製薬会社に務める、ただの一介のサラリーマンです。


しかしてその正体は。

――悪魔『ブエル』。


それが私の真の名です。少々有名な悪魔なので、知っておられる方もいらっしゃるでしょう。

職能は『治癒』。私にかかればどのような病人でも、たちどころに治して差し上げることができます。

年齢は人間に換算すると今年で50を数えます。脂ぎった中年と申し上げてよいでしょうか……。


私は現在、この人間界でごくふつうの一般男性に擬装して暮らしています。

長年連れ添った妻に三行半を突きつけられ、可愛い一人娘も結婚して片付き、殺伐とした悪魔社会に疲れた私は、一念発起して第二の人生をこの四季豊かな日本という国で暮らすことに決めた――というわけです。
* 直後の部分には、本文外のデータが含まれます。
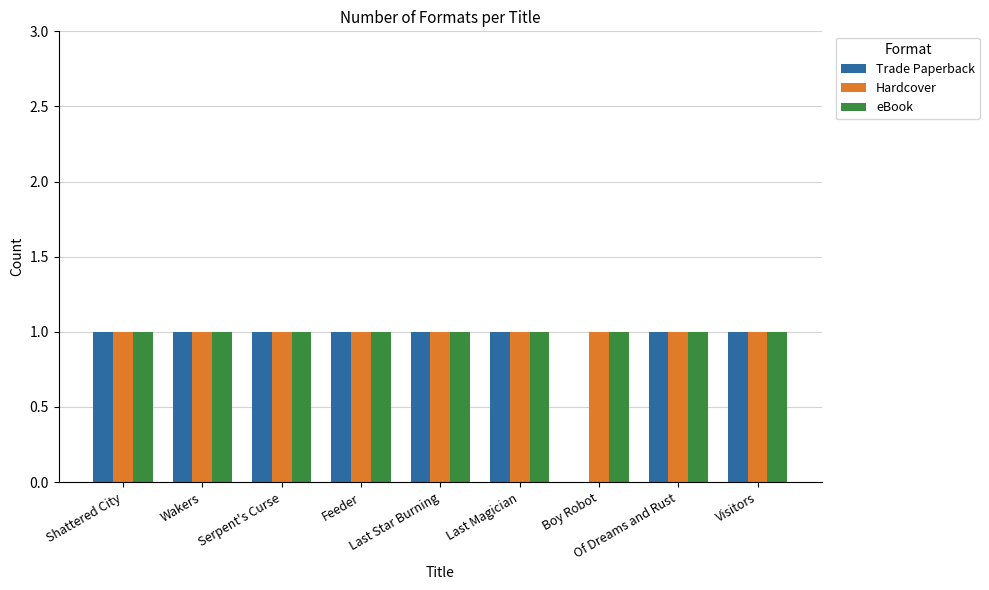

The Hardcover series shows 1 at Serpent's Curse. True or false?

True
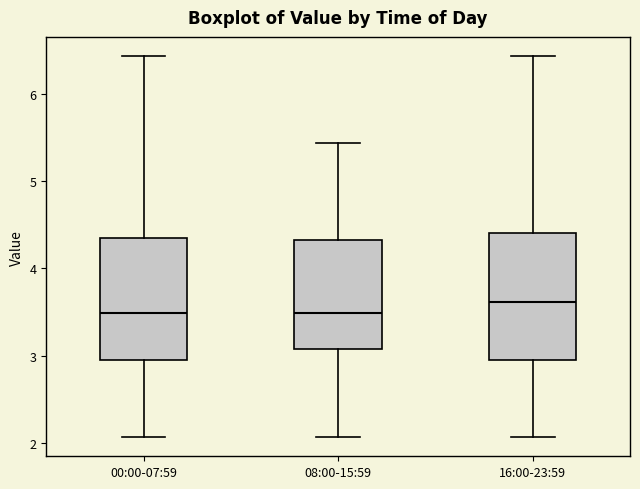

Where does the lower whisker of the box for 08:00-15:59 end on the y-axis? The values are not printed on the chart, so give them approximately, as read against the axis.

2.1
まあ私の事情などともあれ、その日私は一人帰路へついていました。

珍しく定時で退社できたおかげで外はまだ明るく、道には子連れの奥様がたや学生の姿もちらほらと見えています。


コンビニの前を通りすぎ、私は夕方もそろそろ近づいてきた、蝉の鳴く新緑の街路樹が茂る歩道を歩いてゆきます。

『今日も美味しいスコールコーン スコール社』と書かれた看板のある十字路が目安で、そこを右に曲がると私の住むマンション『コンドミニアム931』が見えてきます。
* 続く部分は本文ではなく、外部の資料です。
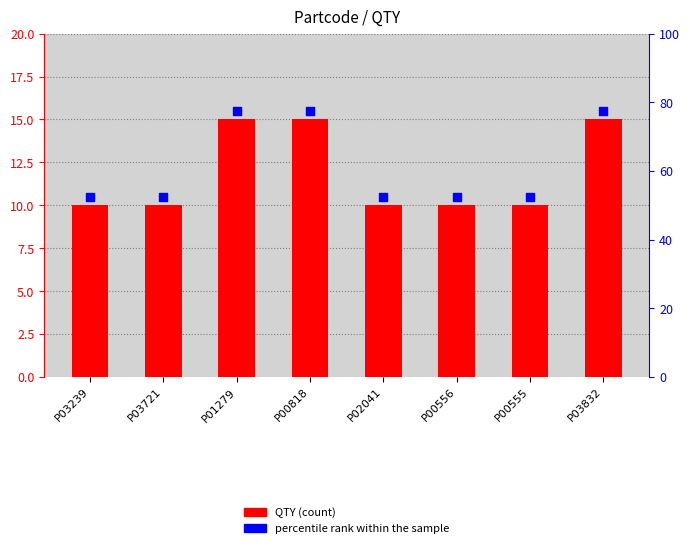

Which series reaches the maximum Y coordinate?

percentile rank within the sample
するとマンションの入り口をくぐったところで、ちょうど上へと向かうエレベーターのドアが閉まろうとしているのが目に入ったのです。

エレベーターには一人の若い少女が乗っていました。

学生服を来たその少女は十台の半ばごろでしょうか、小さくツインテールにまとめた短い髪がよく似合う可愛らしい女の子でした。
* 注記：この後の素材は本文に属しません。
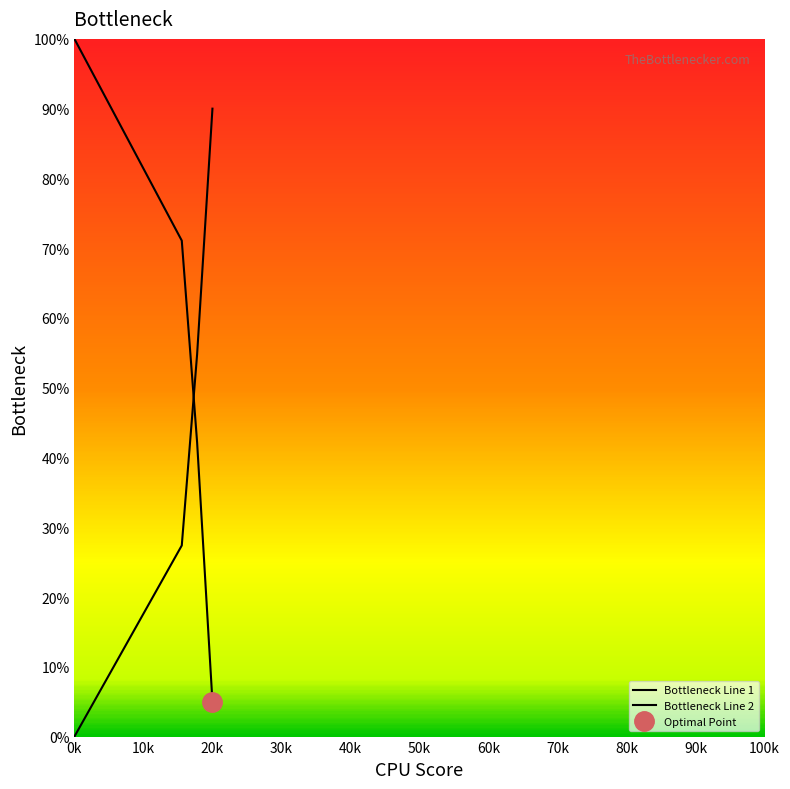

Between 80k and 90k, which series saw the biggest shift?

Bottleneck Line 1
私は乗せてもらおうと走り出し、手を振って開けておいてくれと示しました。

少女は頷き「開」のボタンを押してくれました。



そうして私はそのエレベーターに乗りこむことになったのです。






それが起きたのは。

夏の暑い日のことだった。


わたしの名前は河野かわの 由佳ゆか

女子高生。若さあふれる16歳。


好きなモノは甘いもの。得意な科目は現国と体育。

どこにでもいるフツーの女の子。だと思う。たぶん。


その日は最悪だった。

慰めてくる友達の誘いも遠慮して、わたしは一人家に向かって歩いていた。


(はあ。あーあ……)


なんて心の中でつぶやいてしまう。


……フラれたから。

好きだった水泳部のセンパイに告白したら、見事にフラれてしまったから。


自分のなにがいけなかったんだろうか。どこがだめだったんだろうか。自分で言うのもなんだけど、顔にけっこう自信はあるのに。

ずっと好きだったのに……。


……ずっとって言ってもわりとそんなこともないんだけど。ぶっちゃけつい最近なんだけど。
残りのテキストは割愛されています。